Jim Millard has written two books on Lake Champlain history. Millard reads a section of Champlain’s journals that describes the lake’s once plentiful sturgeon

(Champlain) “I saw some five feet long which were as large as my thigh, with a snout two feet and a half long and a double row of very sharp and dangerous teeth.”

(Zind) Millard says Champlain was more than a casual observer, though. His mission was to claim new territory for France and bring back valuable furs.

It was during his time on Lake Champlain that he and his Algonquin guides came face to face the Algonquin’s traditional enemies of the Iroquois nation. In a battle near what is now Fort Ticonderoga, Champlain raised his rifle against the Iroquois, giving the Algonquin a lopsided victory and starting a chain of events that would change the history of the region.
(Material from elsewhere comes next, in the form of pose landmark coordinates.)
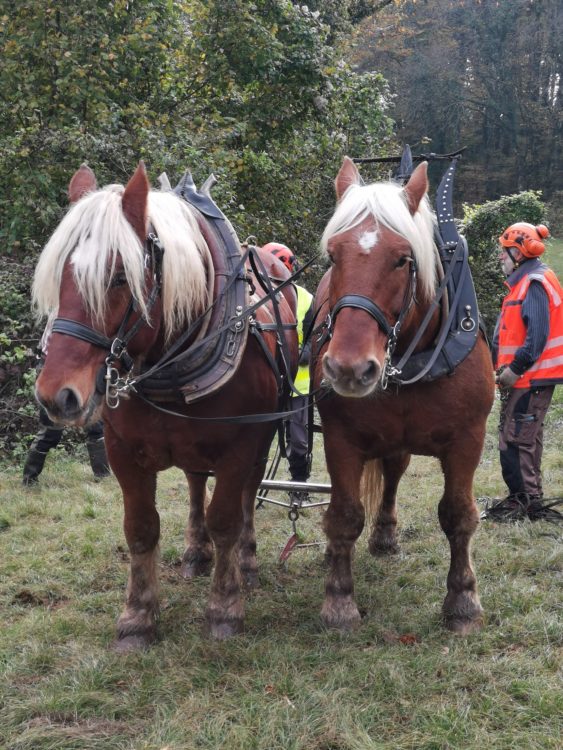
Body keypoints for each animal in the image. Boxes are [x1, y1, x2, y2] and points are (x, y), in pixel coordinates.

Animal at [32, 162, 300, 648]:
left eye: (119, 277)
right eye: (59, 274)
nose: (56, 395)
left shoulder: (239, 447)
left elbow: (227, 519)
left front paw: (225, 608)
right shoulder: (122, 453)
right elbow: (140, 528)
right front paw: (137, 616)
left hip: (264, 433)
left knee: (248, 494)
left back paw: (246, 563)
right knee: (195, 481)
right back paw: (196, 553)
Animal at [310, 157, 496, 636]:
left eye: (402, 259)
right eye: (333, 255)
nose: (349, 368)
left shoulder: (469, 439)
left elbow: (459, 514)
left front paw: (463, 600)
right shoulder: (341, 438)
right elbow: (344, 514)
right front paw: (339, 600)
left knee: (394, 473)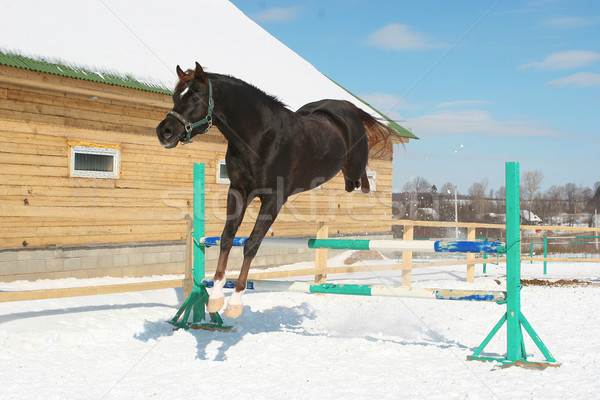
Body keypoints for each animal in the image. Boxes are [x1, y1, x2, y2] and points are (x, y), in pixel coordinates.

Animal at [156, 63, 394, 318]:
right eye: (175, 96)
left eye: (195, 97)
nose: (164, 132)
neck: (260, 137)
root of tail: (346, 105)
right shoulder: (239, 191)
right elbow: (227, 238)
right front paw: (217, 297)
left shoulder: (274, 199)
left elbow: (251, 244)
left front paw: (235, 302)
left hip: (353, 168)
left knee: (361, 181)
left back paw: (367, 184)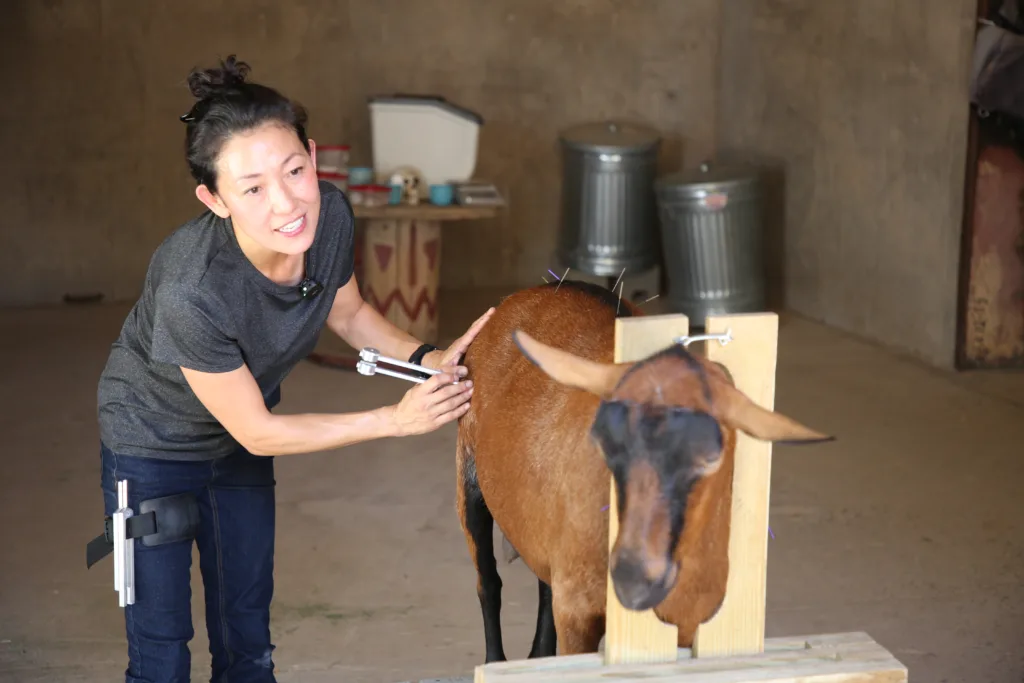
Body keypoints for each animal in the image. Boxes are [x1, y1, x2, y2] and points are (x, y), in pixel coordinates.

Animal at [456, 278, 831, 663]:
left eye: (711, 456)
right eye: (605, 440)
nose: (634, 576)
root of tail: (538, 289)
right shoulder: (576, 612)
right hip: (469, 477)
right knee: (489, 583)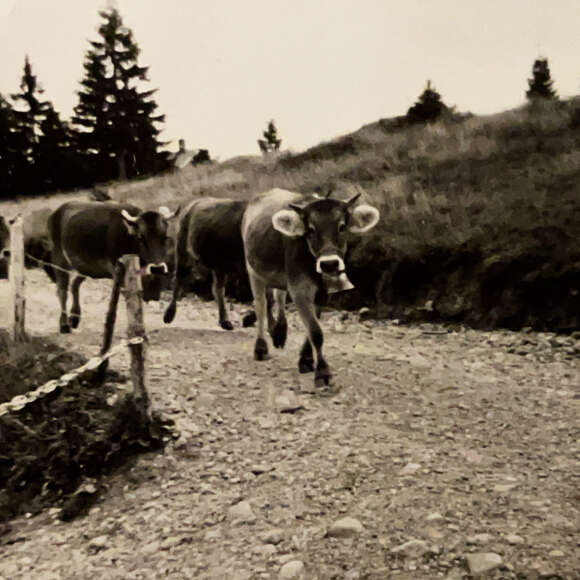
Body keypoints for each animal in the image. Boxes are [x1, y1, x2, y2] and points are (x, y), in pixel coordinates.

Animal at [49, 201, 178, 334]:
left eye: (163, 237)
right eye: (141, 237)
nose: (157, 268)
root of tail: (60, 209)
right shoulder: (118, 272)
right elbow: (129, 296)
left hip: (87, 268)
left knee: (75, 284)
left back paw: (75, 317)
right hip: (59, 257)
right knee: (62, 290)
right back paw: (64, 324)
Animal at [163, 197, 254, 328]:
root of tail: (192, 205)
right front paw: (248, 319)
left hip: (219, 266)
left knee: (218, 289)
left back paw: (225, 321)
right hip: (183, 254)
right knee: (178, 279)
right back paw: (169, 315)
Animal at [241, 188, 380, 388]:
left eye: (342, 227)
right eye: (311, 230)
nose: (329, 264)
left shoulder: (323, 293)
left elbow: (312, 325)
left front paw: (306, 359)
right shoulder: (300, 288)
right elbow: (315, 331)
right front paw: (322, 372)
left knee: (278, 296)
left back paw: (279, 332)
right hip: (253, 270)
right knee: (260, 305)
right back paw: (261, 347)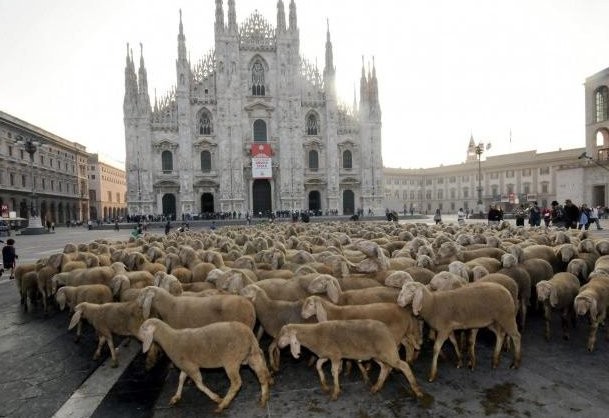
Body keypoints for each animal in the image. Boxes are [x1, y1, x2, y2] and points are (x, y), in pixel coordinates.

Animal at [139, 320, 272, 412]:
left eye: (143, 329)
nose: (139, 338)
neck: (170, 340)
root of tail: (249, 334)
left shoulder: (191, 367)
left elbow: (199, 384)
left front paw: (216, 398)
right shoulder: (186, 365)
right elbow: (181, 379)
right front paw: (176, 397)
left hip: (231, 360)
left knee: (236, 382)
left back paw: (222, 404)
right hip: (252, 355)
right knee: (262, 374)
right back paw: (264, 397)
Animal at [276, 322, 422, 400]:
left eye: (285, 334)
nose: (279, 345)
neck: (315, 336)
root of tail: (387, 330)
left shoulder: (335, 355)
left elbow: (334, 372)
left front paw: (335, 392)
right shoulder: (326, 355)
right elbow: (318, 365)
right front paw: (325, 385)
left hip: (387, 352)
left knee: (403, 366)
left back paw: (417, 390)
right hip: (377, 355)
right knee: (385, 367)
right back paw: (376, 387)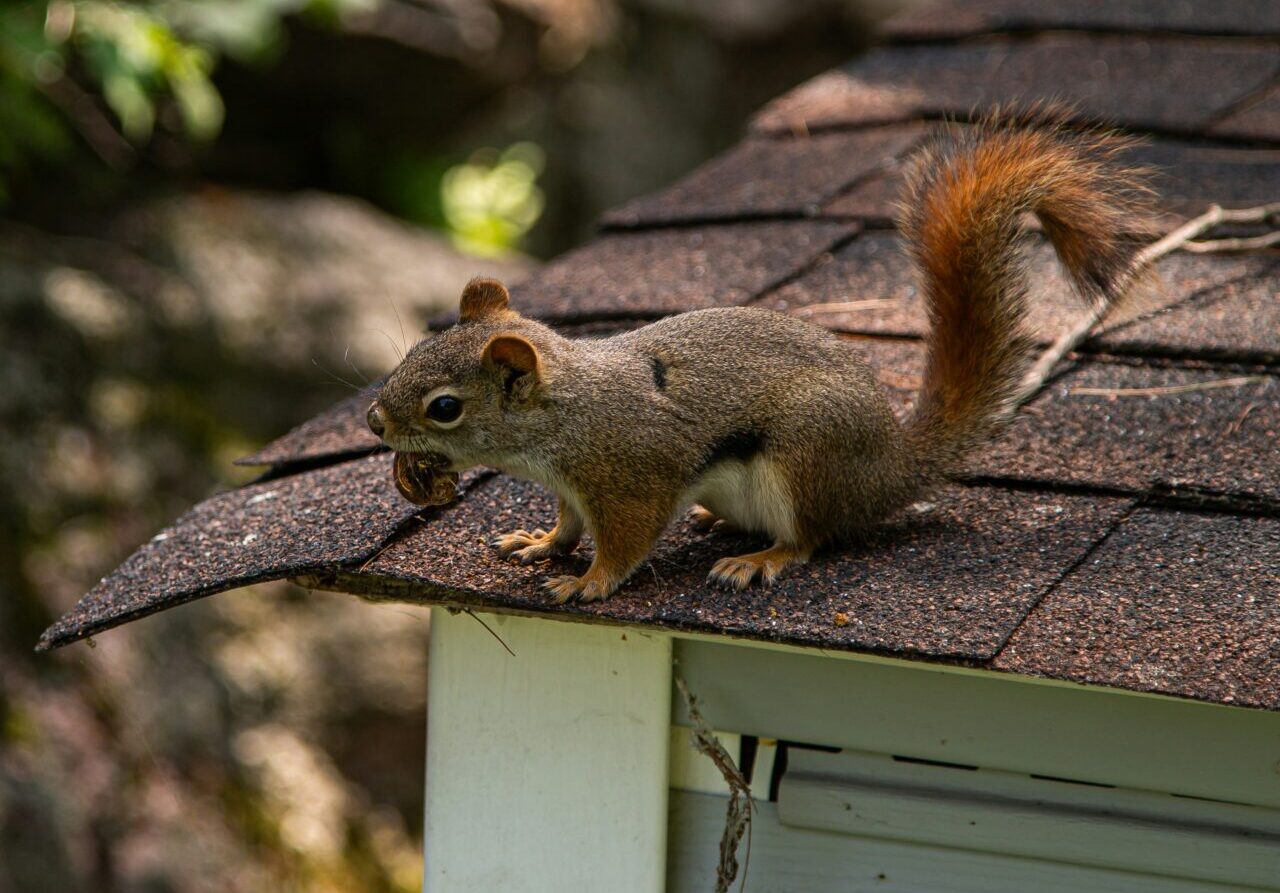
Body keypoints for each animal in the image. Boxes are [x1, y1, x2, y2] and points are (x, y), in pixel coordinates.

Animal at [366, 110, 1150, 603]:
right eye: (417, 352)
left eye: (444, 407)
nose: (375, 422)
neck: (566, 416)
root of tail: (890, 468)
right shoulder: (572, 488)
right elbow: (567, 524)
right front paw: (540, 543)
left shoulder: (630, 479)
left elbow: (623, 543)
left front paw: (587, 581)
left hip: (803, 457)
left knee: (814, 537)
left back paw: (759, 557)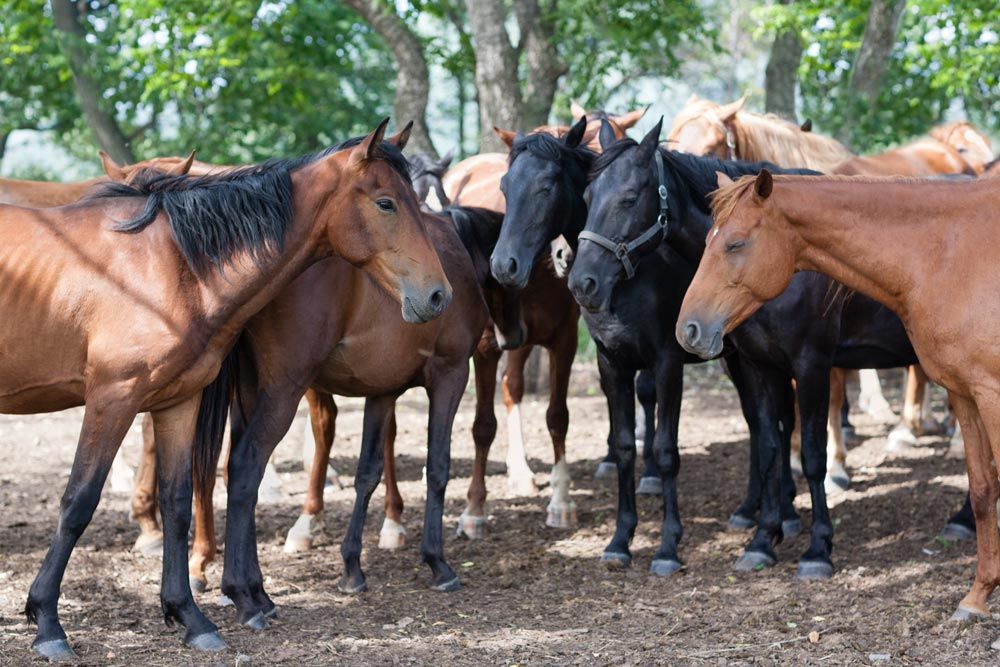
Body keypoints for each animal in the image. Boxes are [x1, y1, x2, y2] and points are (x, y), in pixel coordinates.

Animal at [0, 118, 450, 661]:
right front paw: (47, 621)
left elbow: (177, 504)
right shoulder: (113, 398)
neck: (171, 266)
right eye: (386, 202)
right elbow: (78, 502)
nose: (438, 295)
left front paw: (189, 615)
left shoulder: (177, 401)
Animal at [676, 169, 1000, 641]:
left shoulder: (990, 393)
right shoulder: (966, 394)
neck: (949, 253)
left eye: (735, 244)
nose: (688, 329)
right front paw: (976, 598)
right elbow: (982, 490)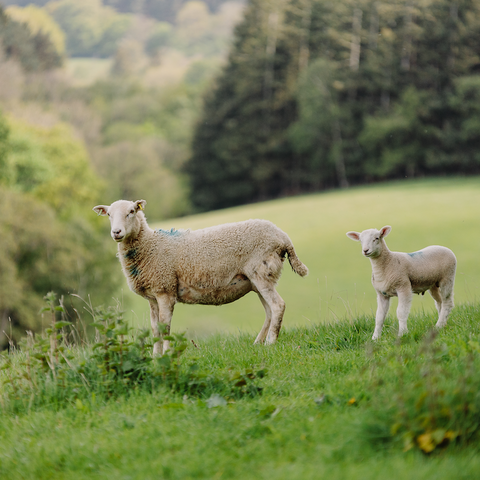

(Millard) “It was pivotal in that for the first time the Europeans had taken sides in battles that had taken place between the native peoples. So it really incurred the enmity of the Iroquois. They ended up allying themselves with the British later on and it set the scene for a very, very nasty series of battles.”

(Zind) Millard says it’s important to view North American explorers like Champlain in a realistic light. Their explorations were the first steps in creating Canada and the United States. But they also ultimately led to the end of a world and a traditional way of life that had existed for millennia.

After a month on the lake, Samuel Champlain continued his journey west. He never returned, but the lake must have impressed him. In all his travels it’s the only place he chose to attach his name to.

For Vermont Public Radio, I’m Steve Zind.